Brain ventricle injection as a way to deliver molecules or microspheres to the subretinal space can be applied only when the optic vesicle lumen is continuous with the CNS ventricular space. There is little information in the literature about the timing of the closure of the passageway. Detailed published anatomic drawings suggest that the passage between the compartments is lost from stage 26 onward [24]. In contrast, we found that FluoSpheres® can diffuse from the diencephalic ventricle to the optic vesicle through stages 29/30. From stage 31 onward, the connection between the brain ventricle and subretinal compartment does not allow passage of the 0.04 µm microspheres. This does not rule out that the passage is patent to materials < 0.04 µm in diameter.

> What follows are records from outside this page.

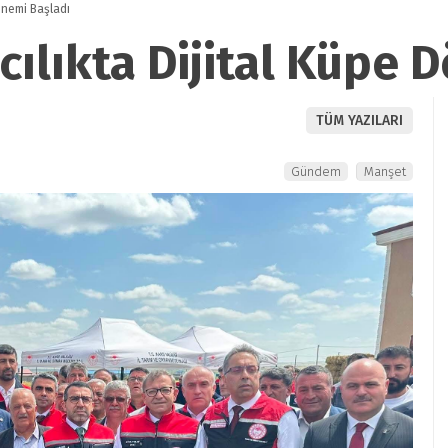
önemi Başladı
cılıkta Dijital Küpe 
TÜM YAZILARI
Gündem
Manşet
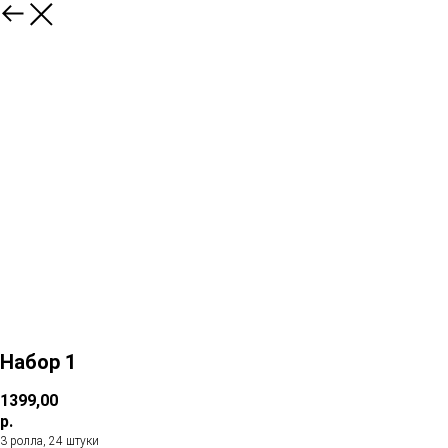
Набор 1
1399,00
р.
3 ролла, 24 штуки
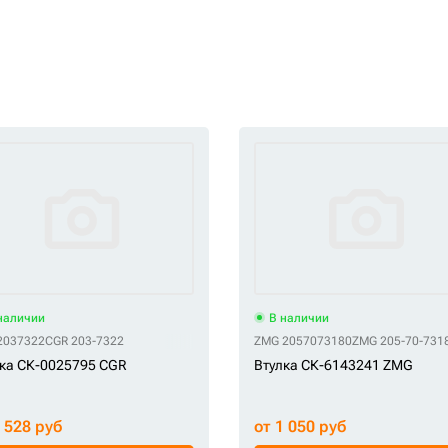
наличии
В наличии
2037322
M 31YC-11115
CGR 203-7322
OEM 61Q6-05570
OEM 61QH-89130
ZMG 2057073180
OEM K1000733
ZMG 205-70-731
OEM K1037849
ка СК-0025795 CGR
Втулка СК-6143241 ZMG
8 528 руб
от 1 050 руб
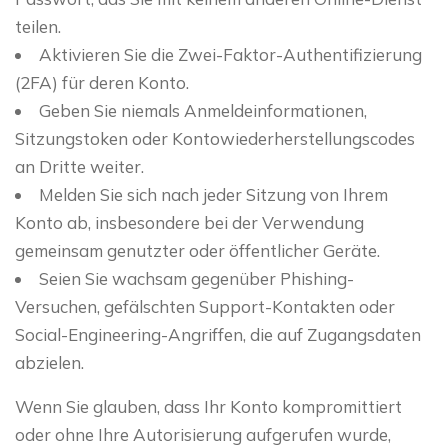
teilen.
Aktivieren Sie die Zwei-Faktor-Authentifizierung
(2FA) für deren Konto.
Geben Sie niemals Anmeldeinformationen,
Sitzungstoken oder Kontowiederherstellungscodes
an Dritte weiter.
Melden Sie sich nach jeder Sitzung von Ihrem
Konto ab, insbesondere bei der Verwendung
gemeinsam genutzter oder öffentlicher Geräte.
Seien Sie wachsam gegenüber Phishing-
Versuchen, gefälschten Support-Kontakten oder
Social-Engineering-Angriffen, die auf Zugangsdaten
abzielen.
Wenn Sie glauben, dass Ihr Konto kompromittiert
oder ohne Ihre Autorisierung aufgerufen wurde,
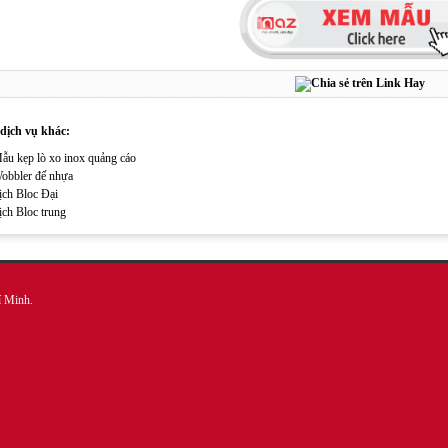
dịch vụ khác:
ẫu kẹp lò xo inox quảng cáo
obbler đế nhựa
ịch Bloc Đại
ịch Bloc trung
í Minh.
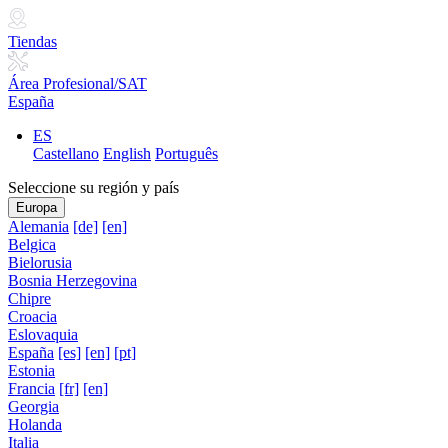
Tiendas
Área Profesional/SAT
España
ES
Castellano
English
Português
Seleccione su región y país
Europa
Alemania
[de]
[en]
Belgica
Bielorusia
Bosnia Herzegovina
Chipre
Croacia
Eslovaquia
España
[es]
[en]
[pt]
Estonia
Francia
[fr]
[en]
Georgia
Holanda
Italia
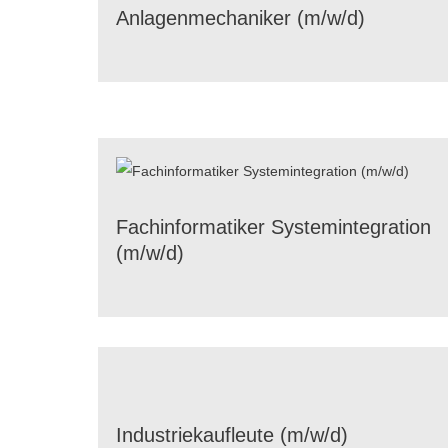
Anla­gen­me­cha­ni­ker (m/​w/​d)
Fach­in­for­ma­ti­ker System­in­te­gra­tion
(m/​w/​d)
Indus­trie­kauf­leute (m/​w/​d)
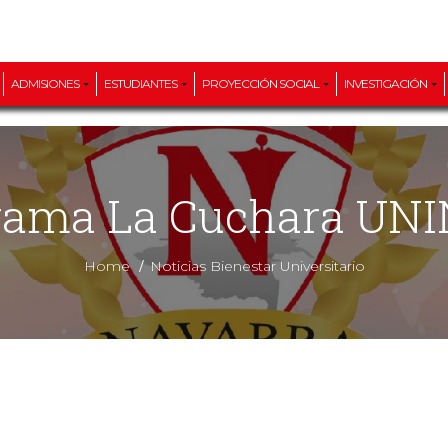
ADMISIONES
ESTUDIANTES
PROYECCIÓN SOCIAL
INVESTIGACIÓN
ograma La Cuchara U
/
Home
Noticias Bienestar Universitario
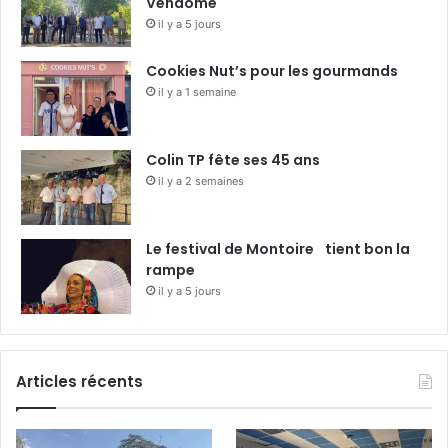
Vendôme
il y a 5 jours
Cookies Nut’s pour les gourmands
il y a 1 semaine
Colin TP fête ses 45 ans
il y a 2 semaines
Le festival de Montoire tient bon la
rampe
il y a 5 jours
Articles récents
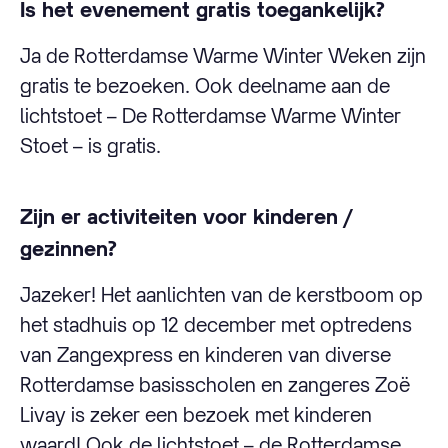
Is het evenement gratis toegankelijk?
Ja de Rotterdamse Warme Winter Weken zijn
gratis te bezoeken. Ook deelname aan de
lichtstoet – De Rotterdamse Warme Winter
Stoet – is gratis.
Zijn er activiteiten voor kinderen /
gezinnen?
Jazeker! Het aanlichten van de kerstboom op
het stadhuis op 12 december met optredens
van Zangexpress en kinderen van diverse
Rotterdamse basisscholen en zangeres Zoë
Livay is zeker een bezoek met kinderen
waard! Ook de lichtstoet – de Rotterdamse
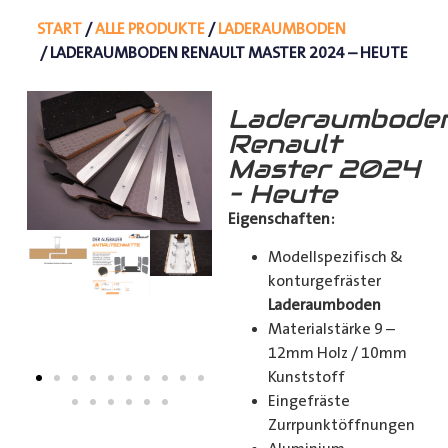
START
/
ALLE PRODUKTE
/
LADERAUMBODEN
/ LADERAUMBODEN RENAULT MASTER 2024 – HEUTE
Laderaumbode
Renault
Master 2024
– Heute
Eigenschaften:
Modellspezifisch &
konturgefräster
Laderaumboden
Materialstärke 9 –
12mm Holz / 10mm
Kunststoff
Eingefräste
Zurrpunktöffnungen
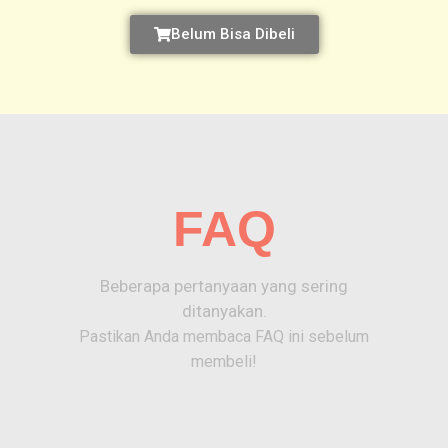
Belum Bisa Dibeli
FAQ
Beberapa pertanyaan yang sering
ditanyakan.
Pastikan Anda membaca FAQ ini sebelum
membeli!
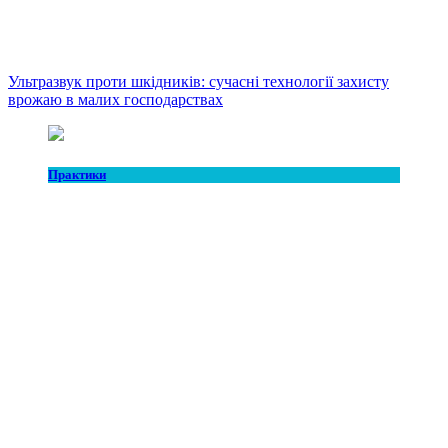
Ультразвук проти шкідників: сучасні технології захисту
врожаю в малих господарствах
Практики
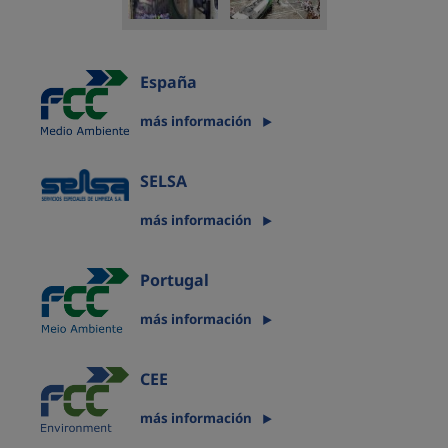
España
más información
SELSA
más información
Portugal
más información
CEE
más información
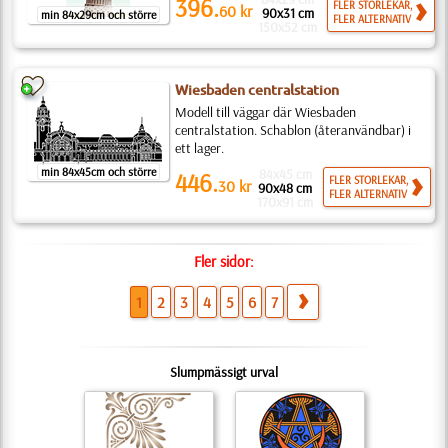
396.
FLER STORLEKAR,
60
kr
90x31 cm
min 84x29cm och större
FLER ALTERNATIV
150x52 cm
Wiesbaden centralstation
Modell till väggar där Wiesbaden
centralstation. Schablon (återanvändbar) i
ett lager.
min 84x45cm och större
84x45 cm
446.
FLER STORLEKAR,
30
kr
90x48 cm
FLER ALTERNATIV
170x91 cm
Fler sidor:
1
2
3
4
5
6
7
Slumpmässigt urval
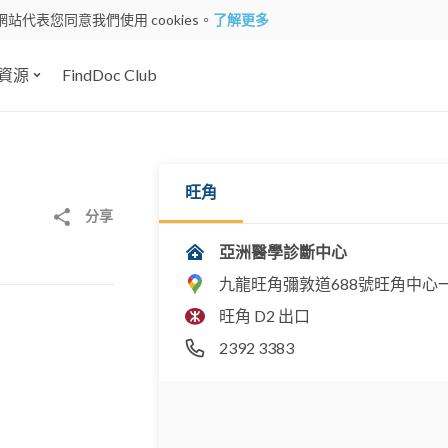
網站代表您同意我們使用 cookies。
了解更多
資源
FindDoc Club
旺角
分享
亞洲醫學診斷中心
九龍旺角彌敦道688號旺角中心一期
旺角 D2 出口
2392 3383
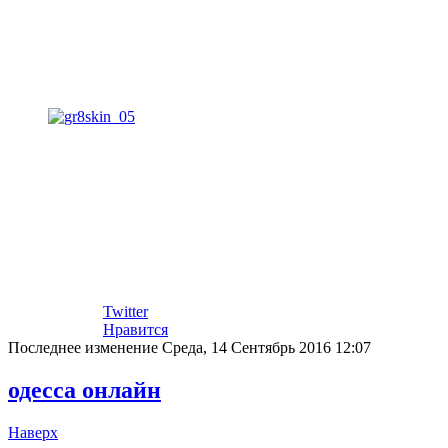
Twitter
Нравится
Последнее изменение Среда, 14 Сентябрь 2016 12:07
одесса онлайн
Наверх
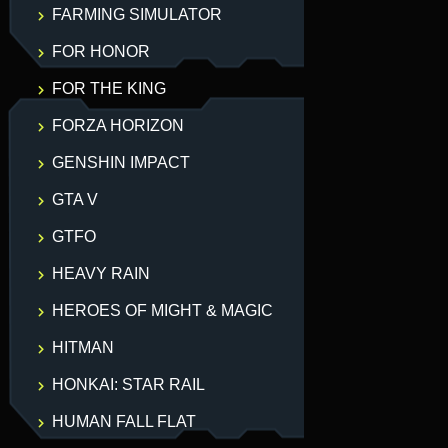
FARMING SIMULATOR
FOR HONOR
FOR THE KING
FORZA HORIZON
GENSHIN IMPACT
GTA V
GTFO
HEAVY RAIN
HEROES OF MIGHT & MAGIC
HITMAN
HONKAI: STAR RAIL
HUMAN FALL FLAT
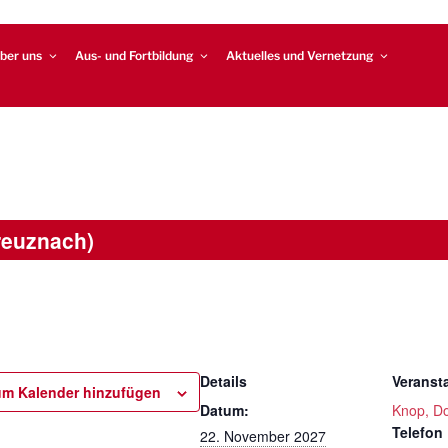
ber uns
Aus- und Fortbildung
Aktuelles und Vernetzung
reuznach)
Details
Veransta
m Kalender hinzufügen
Datum:
Knop, D
Telefon
22. November 2027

The subretinal delivery strategy described here may be applicable to some other systems where the subretinal space forms through the involution of the optic vesicle. In its present form, the method could probably not be applied to most invertebrates due to the absence of a common shared chamber similar to the vertebrate subretinal space. Although our experience to date is limited to Xenopus laevis, given the similarity of their retinas, the method should be applicable to Xenopus tropicalis. The fact that development occurs in the extrauterine environment is an obvious advantage of amphibians over rodents for this method. Subretinal delivery via brain ventricle injection can probably be applied to other vertebrates such as avian embryos where access to the brain ventricle is feasible. A strategy has been described for injection into the brain ventricular system of zebrafish [32,38]; however, to our knowledge, brain ventricle injection has not been performed at the early developmental stages where labeling of the retina might be expected. Nevertheless, the utility of the method in this species may be limited, as the zebrafish optic cup does not appear to form from a typical optic vesicle involution sequence as in other vertebrates [39].

In summary, the technique described here provides a strategy to introduce molecules into the subretinal space without disturbing eye development. The approach, which takes advantage of the common lumen between the brain ventricle and optic vesicles during development, may provide a practical approach to routinely deliver molecules to the subretinal space without disturbing the normal anatomic relationships between the RPE and retina. This could allow the introduction of molecules, including tagged proteins, antibodies, DNA constructs and morpholino oligonucleotides, for cellular and genetic manipulations. The method can probably be adapted to other experimental systems where the optic vesicle and/or embryonic brain ventricle can be accessed.